Desmond Dekker: One of the forerunners for reggae's popularity in the United Kingdom, Dekker and his harmony group The Aces had two massive hit songs there in the late 1960s — (007) Shantytown and Israelites. The Kingston-born singer moved to the UK in the late 1960s and became a hero in the West Indian community and to white musicians like The Specials, The Clash and UB40. Dekker continued to tour Europe until the time of his death in 2006.

Duke Vin (Vincent George Forbes): British reggae authorities laud West Kingston-born Vin as owner and operator of the first sound system in the UK — Count Vin The Tickler's. He started that sound system in 1955, one year after arriving in England as a stowaway on a boat. Count Vin's greatest legacy is the Notting Hill Carnival which he co-founded in 1973, and where he performed regularly until his death at age 84 in November 2012.
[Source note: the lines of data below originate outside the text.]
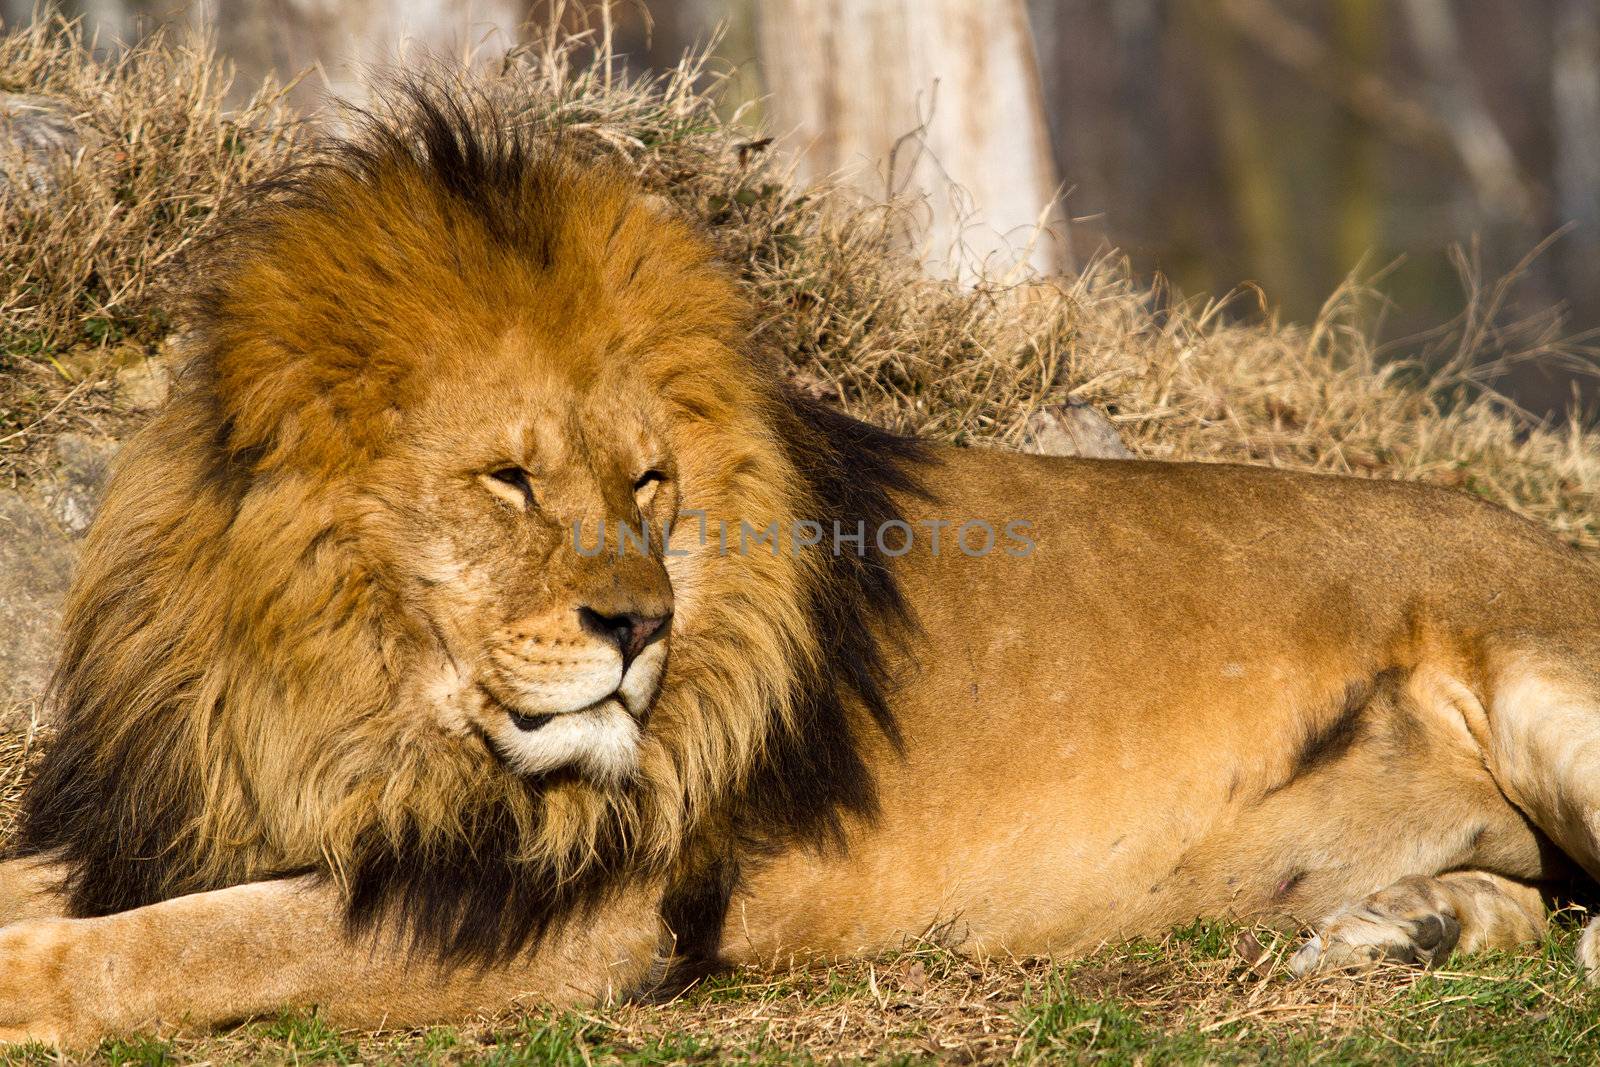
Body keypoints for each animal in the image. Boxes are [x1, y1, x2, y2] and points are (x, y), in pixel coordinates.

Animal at [3, 89, 1600, 1043]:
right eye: (511, 479)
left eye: (647, 481)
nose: (637, 625)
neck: (336, 692)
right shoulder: (180, 810)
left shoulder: (572, 912)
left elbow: (185, 948)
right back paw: (1403, 922)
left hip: (1550, 693)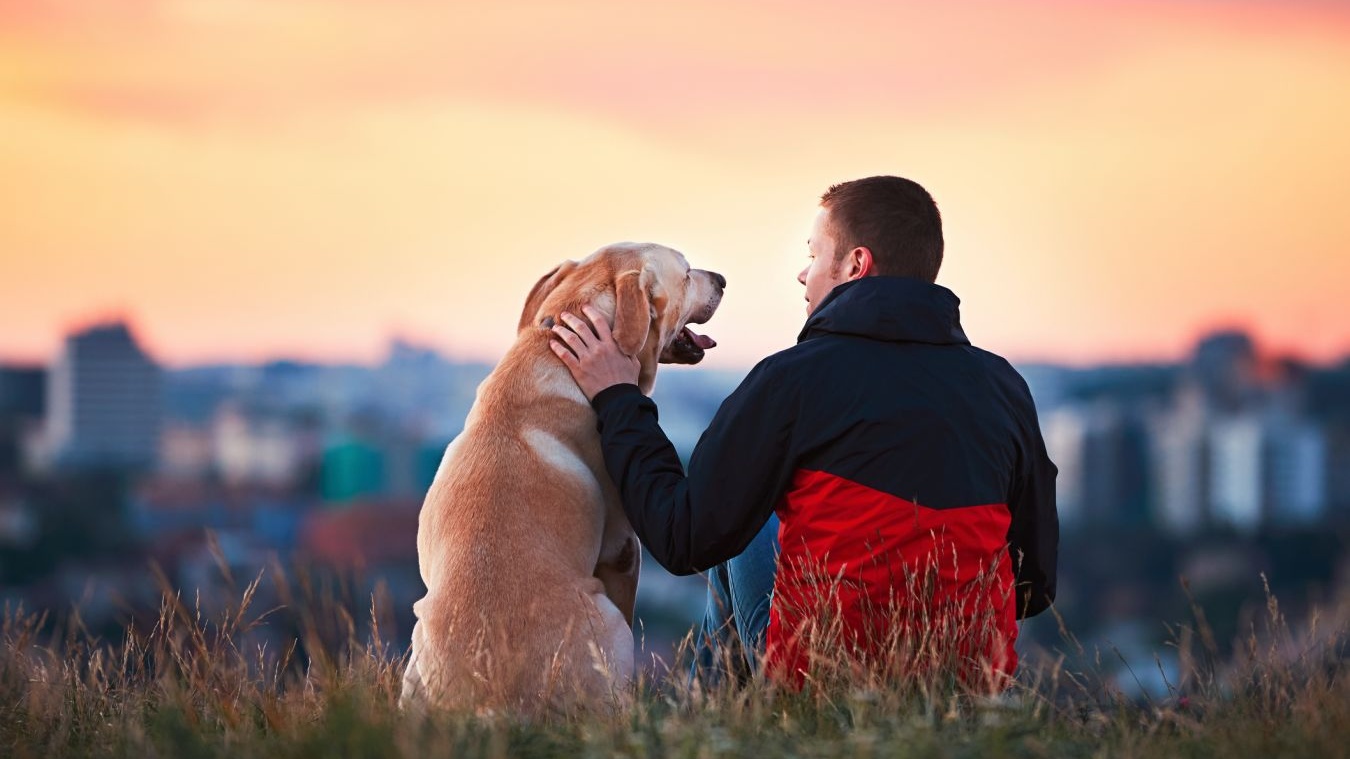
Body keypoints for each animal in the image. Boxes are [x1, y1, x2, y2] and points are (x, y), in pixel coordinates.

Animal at [402, 239, 729, 713]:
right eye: (686, 274)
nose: (722, 279)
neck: (554, 348)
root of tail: (490, 702)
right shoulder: (623, 548)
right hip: (607, 624)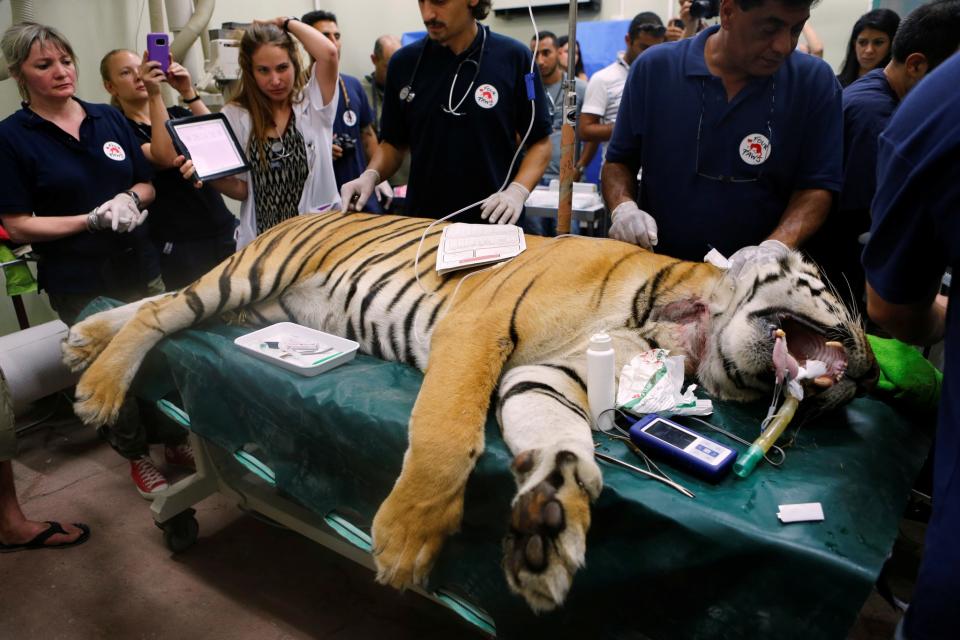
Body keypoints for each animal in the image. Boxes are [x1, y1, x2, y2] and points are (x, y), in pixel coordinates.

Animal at [62, 212, 876, 612]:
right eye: (839, 301)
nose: (867, 377)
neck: (683, 326)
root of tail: (296, 209)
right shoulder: (480, 327)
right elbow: (446, 432)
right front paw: (405, 540)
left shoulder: (546, 378)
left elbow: (565, 449)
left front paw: (548, 525)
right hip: (251, 275)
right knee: (162, 309)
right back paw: (98, 387)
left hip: (251, 304)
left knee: (163, 302)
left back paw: (81, 340)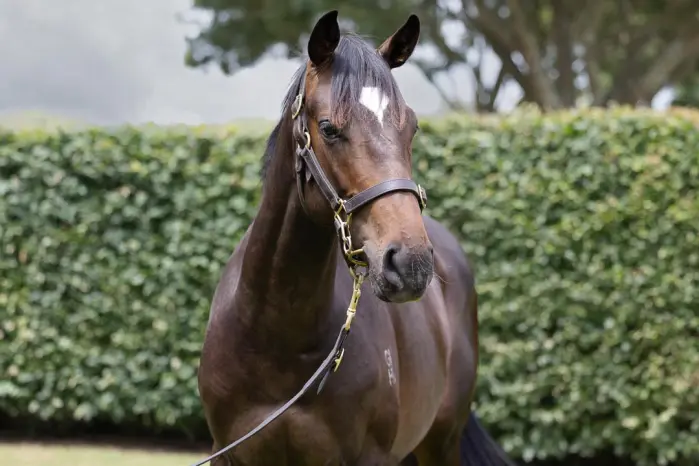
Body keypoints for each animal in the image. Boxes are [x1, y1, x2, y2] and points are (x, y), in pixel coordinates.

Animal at [195, 10, 516, 466]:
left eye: (412, 127)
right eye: (329, 128)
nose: (411, 264)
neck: (279, 342)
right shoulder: (227, 453)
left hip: (441, 442)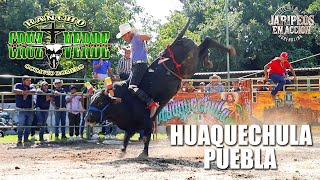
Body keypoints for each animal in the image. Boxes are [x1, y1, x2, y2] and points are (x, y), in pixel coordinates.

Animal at [85, 20, 235, 157]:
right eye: (91, 100)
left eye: (100, 102)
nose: (87, 118)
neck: (124, 100)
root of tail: (174, 44)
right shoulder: (131, 125)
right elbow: (126, 138)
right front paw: (122, 151)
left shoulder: (147, 122)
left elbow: (146, 137)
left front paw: (144, 153)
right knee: (205, 46)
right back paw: (210, 60)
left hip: (191, 63)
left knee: (207, 41)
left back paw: (229, 50)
Sonny Roberts: Born in Spicy Grove, Manchester, this carpenter went to the UK in 1958 and settled in London. Three years later he became the first Jamaican to open a recording studio there by producing and releasing songs by saxophonist Mike Elliott and trombonist Rico Rodriquez for his Planetone label. By the 1970s, Roberts had established the Orbitone imprint which produced some of the first songs featuring a sound that would become popular, first as Afro-Beat then World Beat. In the late 1970s, Orbitone had a successful run with the emerging lovers' rock beat. Now 86, he lives in St Andrew.

Lee Gopthal: The Kingston-born Gopthal moved to London in 1952 at age 13 to learn bookkeeping. He started Trojan Records 50 years ago in London with Chris Blackwell and played a critical role in exposing Jamaican music and pop culture to the UK mainstream. Trojan had a hand in promoting many of the biggest reggae songs released there in the late 1960s to the mid-1970s, including Young, Gifted and Black by Bob and Marcia, Help Me Make It Through The Night (John Holt) and Everything I Own (Ken Boothe). His work as an administrator is being acknowledged in the UK this year as Trojan celebrates its golden anniversary. He died in 1997.